J'aimerais savoir s'il est prévu de poursuivre la construction de pistes cyclables afin d'offrir une infrastructure de pistes cyclables suffisamment développée dans toutes les rues de Tours et de son agglomération dans les prochaines années.

Merci par avance pour votre réponse à ce sujet,

Bien à vous,

Virginie Entringer

françois

Bonjour,

j'habite dans un immeuble;pour réduire les déchets ménagers, il faut développer le compostage en incitant les syndics à équiper les immeubles qu'ils gèrent de composteurs, ca ne me dérangerait pas que mes charges locatives augmentent de 5 euros par mois pour financer l'achat d'un composteur si ma taxe sur les ordures ménagères n'augmentent pas.
pour inciter les consommateurs à acheter à des producteurs locaux, il faudrait aider les AMAP à se développer car tout le monde ne les connait pas.

cordialement

françois verdon

Alain

[Atelier 1, j'en suis membre mais j'étais absent]

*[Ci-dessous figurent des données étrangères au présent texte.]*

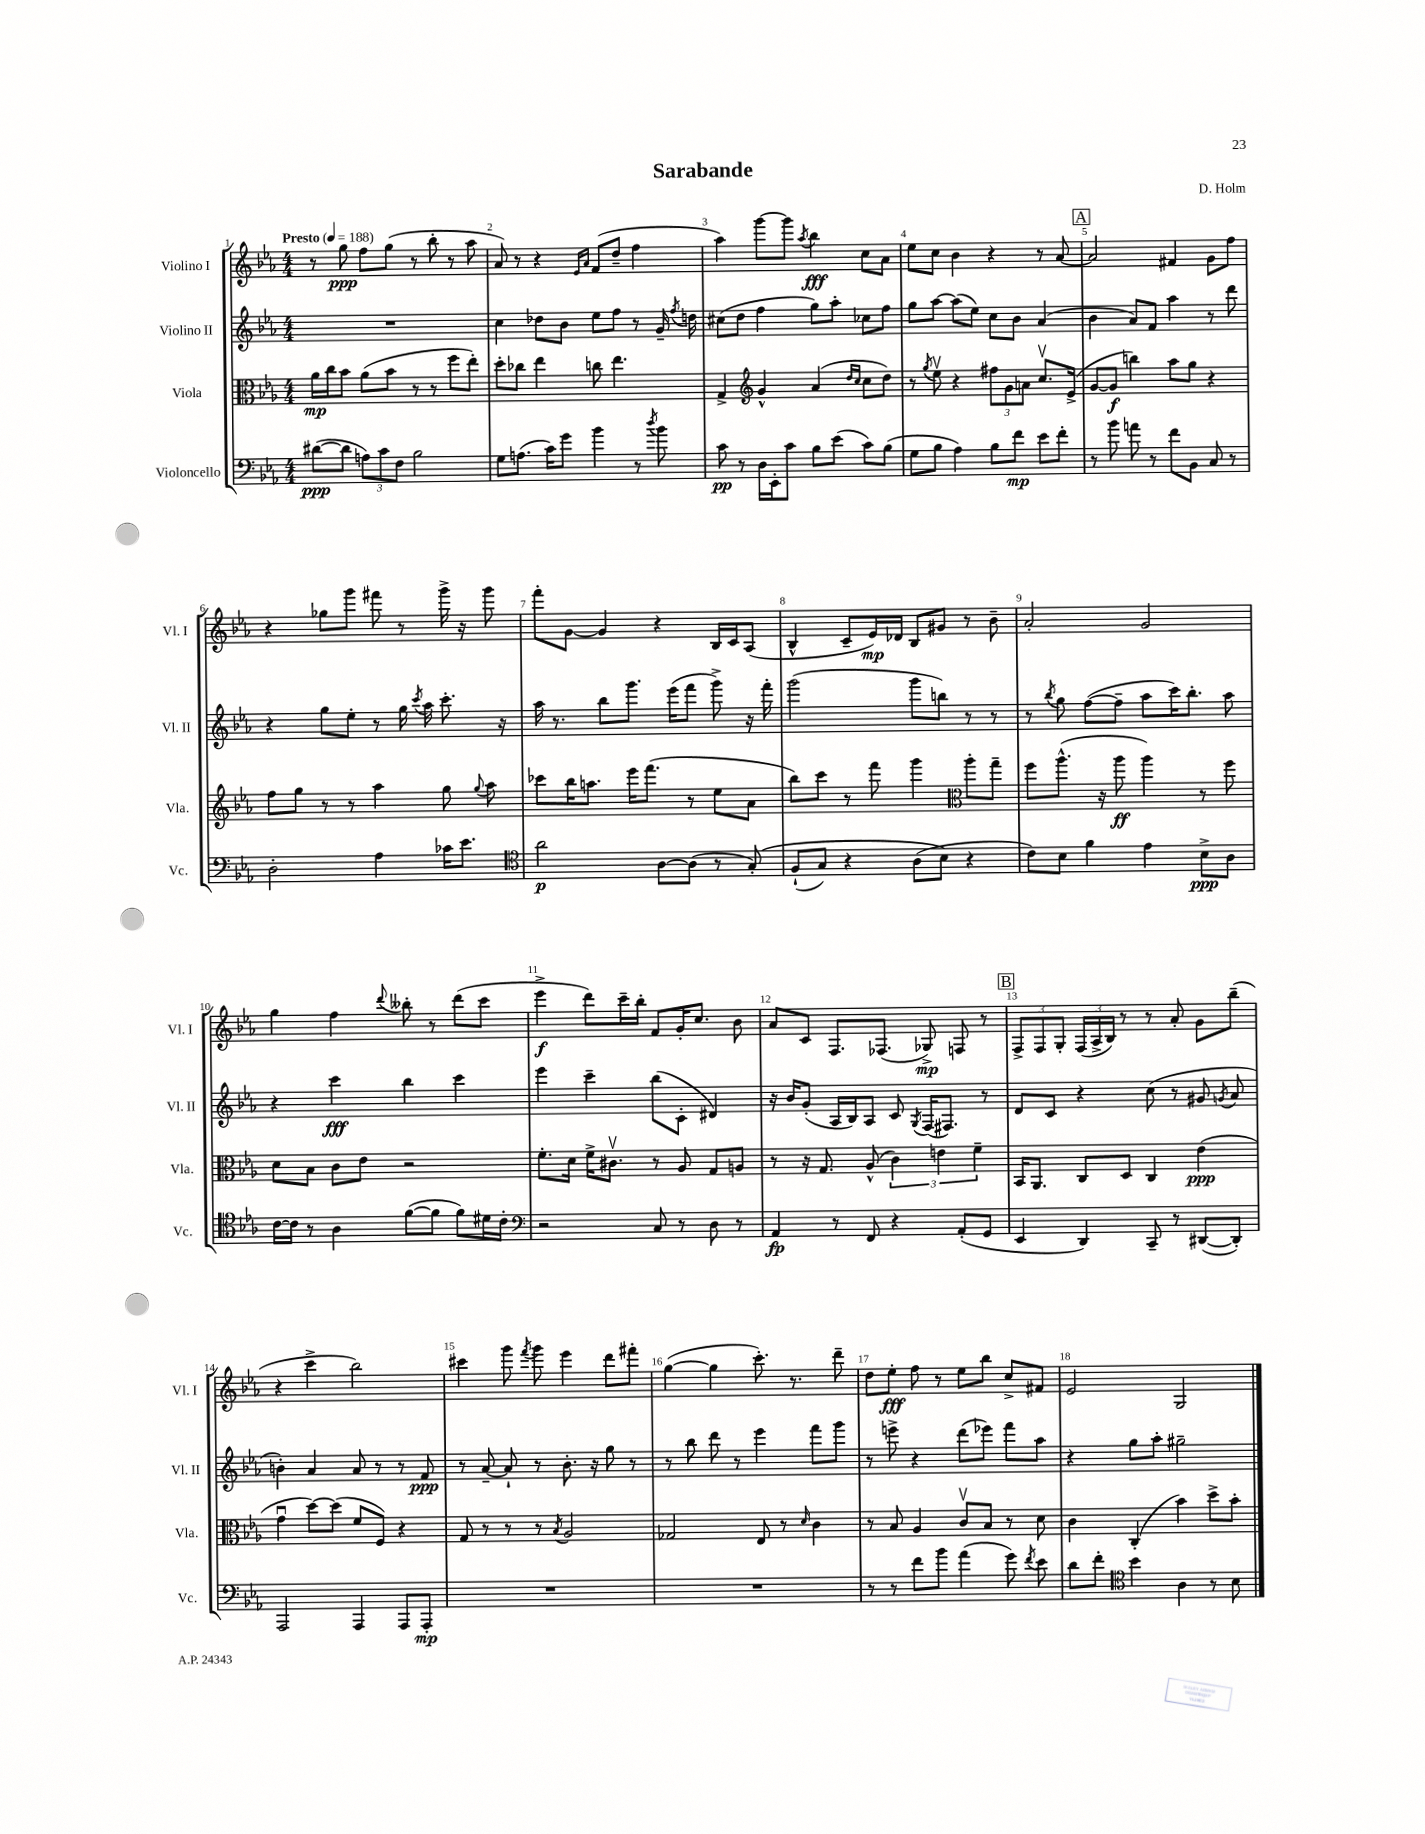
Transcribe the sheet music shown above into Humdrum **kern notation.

**kern	**kern	**kern	**kern
*staff4	*staff3	*staff2	*staff1
*clefF4	*clefC3	*clefG2	*clefG2
*k[b-e-a-]	*k[b-e-a-]	*k[b-e-a-]	*k[b-e-a-]
*M4/4	*M4/4	*M4/4	*M4/4
*MM188	*MM188	*MM188	*MM188
([8d#	16a-	1r	8r
.	16cc	.	.
8d#]	8b-	.	8gg
12A)	(8a-	.	8ff
12c	.	.	.
.	8b-	.	(8gg
12F	.	.	.
2B-	8r	.	8r
.	8r	.	8bb-'
.	8ff	.	8r
.	8ee-')	.	8aa-
=	=	=	=
8G	8dd'	4cc	8a-)
(8.A	8cc-	.	8r
.	4ee-	8dd-	4r
16c)	.	.	.
8g	.	8b-	.
.	.	.	16qqe-
.	.	.	16qqa-
4b-	8cc	8ee-	(8f
.	4.ee-	8ff	8dd~
8r	.	8r	4ff
8qdd	.	.	.
8b-	.	16g~	.
.	.	8qff	.
.	.	16dd	.
=	=	=	=
8c	4G^	(8cc#	4aa-)
8r	.	8dd	.
*	*clefG2	*	*
16D	4g^^	4ff	[8ggg
16EE-'	.	.	.
8c	.	.	8ggg]
.	.	.	8qaa-
8B-	(4a-	8gg)	4bb-
(8e-	.	8aa-'	.
.	16qqdd	.	.
.	16qqcc	.	.
8c)	8cc	8cc-	8cc
(8B-	8dd)	8ff	8a-
=	=	=	=
8G	8r	8gg	8ee-
.	8qgg	.	.
8B-	8ee-v	[8aa-	8cc
4A-)	4r	(8aa-]	4b-
.	.	8ee-)	.
8B-	12ff#	8cc	4r
.	12g	.	.
8f	.	8b-	.
.	12a	.	.
8e-	8.ccv	(4a-	8r
8f'	.	.	[8a-
.	(16e-^	.	.
=	=	=	=
8r	[8g	4b-	2a-]
8b-	8g]	.	.
8a	4bb)	8a-)	.
8r	.	8f	.
8f	8aa-	4aa-	4f#
8BB-	8gg	.	.
8C	4r	8r	8g
8r	.	8ddd	8ff
=	=	=	=
2D'	8ff	4r	4r
.	8gg	.	.
.	8r	8gg	8gg-
.	8r	8ee-'	8ggg
4A-	4aa-	8r	8fff#
.	.	16gg	8r
.	.	8qccc	.
.	.	16aa-	.
16c-	8gg	8.ccc'	16ggg^
8.e-	.	.	16r
.	8qqgg	.	.
.	8aa-	.	8ggg
.	.	16r	.
=	=	=	=
*clefC4	*	*	*
2a-	8ccc-	16aa-	8fff'
.	.	8.r	.
.	16bb-	.	[8g
.	8.aa	.	.
.	.	8bb-	4g]
.	16eee-	8.ggg	.
.	(8.fff	.	.
[8A-	.	.	4r
.	.	(16eee-	.
(8A-]	8r	8fff	.
8r	8ee-	8ggg^)	16B-
.	.	.	16c
&(8G')	8a-	16r	(8A-
.	.	16fff'	.
=	=	=	=
(8F`	8bb-)	(2ggg	4B-^^
8G)	8ccc	.	.
4r	8r	.	8c~
.	8fff	.	16e-)
.	.	.	16d-
(8A-	4ggg	8ggg	8B-
8B-&)	.	8bb)	8g#
*	*clefC3	*	*
4r	8aa-'	8r	8r
.	8gg~	8r	8b-~
=	=	=	=
8c)	8ff	8r	2a-'
.	.	8qbb-	.
8B-	(8.aa-^^	8gg	.
4f	.	([8ff	.
.	16r	.	.
.	8aa-	8ff~]	.
4e-	4aa-)	8aa-	2g
.	.	16ccc)	.
.	.	8.bb-'	.
8B-^	8r	.	.
8A-	8ff	8aa-	.
=	=	=	=
[16c	8d	4r	4gg
16c]	.	.	.
8r	8B-	.	.
4A-	8c	4ccc	4ff
.	8e-	.	.
.	.	.	8qqddd
([8f	2r	4bb-	8bb--'
8f]	.	.	8r
8f)	.	4ccc	(8ddd
16d#	.	.	8ccc
16c'	.	.	.
=	=	=	=
*clefF4	*	*	*
2r	8.f'	4eee-	4eee-^
.	16d	.	.
.	16f^	4ccc~	8ddd)
.	8.c#v	.	.
.	.	.	16ccc~
.	.	.	16bb-'
8C	8r	(8bb-	8f
8r	8A-	8c'	16g'
.	.	.	8.cc
8D	8G	4d#)	.
8r	8A	.	8b-
=	=	=	=
4AA-	8r	16r	8a-
.	.	16b-	.
.	16r	(8g'	8c
.	8.G	.	.
8r	.	16A-	8.F
.	.	16B-)	.
8FF	(8A-^^	8A-	.
.	.	.	(8.F-
4r	6c)	8c	.
.	.	8qG	.
.	.	(16F	8G-^)
.	6e	.	.
.	.	8.F#)	.
(8AA-'	.	.	8F
.	6f~	.	.
8GG	.	8r	8r
=	=	=	=
4EE-	16BB-	8d	12F^
.	8.AA-	.	.
.	.	.	12F
.	.	8c	.
.	.	.	12G'
4DD)	8C	4r	(24F
.	.	.	24A-^
.	.	.	24B-)
.	8D	.	8r
8CC~	4C	(8cc	8r
8r	.	8r	8a-'
([8DD#	(4e-	8g#	8g
.	.	8qg	.
8DD#'])	.	8a-	(8bb-~
=	=	=	=
2AAA-	4gu	4b')	4r
.	[8dd)	4a-	4ccc^
.	(8dd]	.	.
4AAA-	8f	8a-	2bb-)
.	8F)	8r	.
8AAA-	4r	8r	.
8AAA-'	.	8f	.
=	=	=	=
1r	8G	8r	4ccc#
.	8r	[8a-~	.
.	8r	8a-`]	8ggg
.	.	.	8qfff
.	8r	8r	8ggg
.	8qB-	.	.
.	2A-	8.b-'	4eee-
.	.	16r	.
.	.	8gg	8ddd
.	.	8r	8fff#'
=	=	=	=
1r	2G-	8r	([4gg
.	.	8bb-	.
.	.	8ddd	4gg]
.	.	8r	.
.	8E-	4eee-	8.ccc')
.	8r	.	.
.	.	.	8.r
.	16qqd	.	.
.	4c	8fff	.
.	.	8ggg	8ddd~
=	=	=	=
8r	8r	8r	8dd
8r	8B-	8eee^	8ee-'
8f	4A-	4r	8ff
8b-	.	.	8r
(4a-	8cv	(8ddd	8ee-
.	8B-	8eee-)	8bb-
8g)	8r	8fff	8cc^
8qf	.	.	.
8e-	8d	8aa-	8f#
=	=	=	=
8d	4c	4r	2e-
8f'	.	.	.
*clefC4	*	*	*
4b-	(4C'	8gg	.
.	.	8aa-'	.
4A-	4b-)	2gg#~	2G
8r	8dd^	.	.
8B-	8b-'	.	.
==	==	==	==
*-	*-	*-	*-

Dans vos thèmes, je pense qu'il manque celui-ci : "Mieux vivre ensemble".

1 Travail prospectif

0.3 Thème 1 : Déplacements :
- Développer des lieux sécurisés pour garer des vélos (notamment aux gares, stations de tram, certains arrêts de bus...)
- Autoriser dans une certaine mesure (trains, tram) le fait de voyager avec son vélo
- des pistes cyclables dans la mesure du possible arborées

0.4 Thème 2 : Aménagement
- Pour les maisons individuelles, favoriser l'agglomération de l'habitât (des rues bordées de maisons attenantes avec jardin derrière plutôt que des zones pavillonnaires avec 4 murs à chauffer par maison)
- Pour les constructions collectives créer systématiquement des espaces verts conséquents avec de grands arbres, de la terre battue et des dénivellations permettant une certaine intimité
- N'autoriser la vidéo-surveillance dans les lieux publics que de façon provisoire (sauf cas particuliers limités), avec consultation seulement a posteriori sur requête policière
- Avoir des lieux publics de rencontre (bancs sur les places, terrains de
jeux...)
- Développer les marchés alimentaires (aussi les APAD...)
- Réduire les agressions publicitaires (en premier celles qui sont énergivores, donc interdire les panneaux tournants lumineux)
- Réduire les pollutions sonores et environnementales (notamment en délocalisant l'aviation militaire)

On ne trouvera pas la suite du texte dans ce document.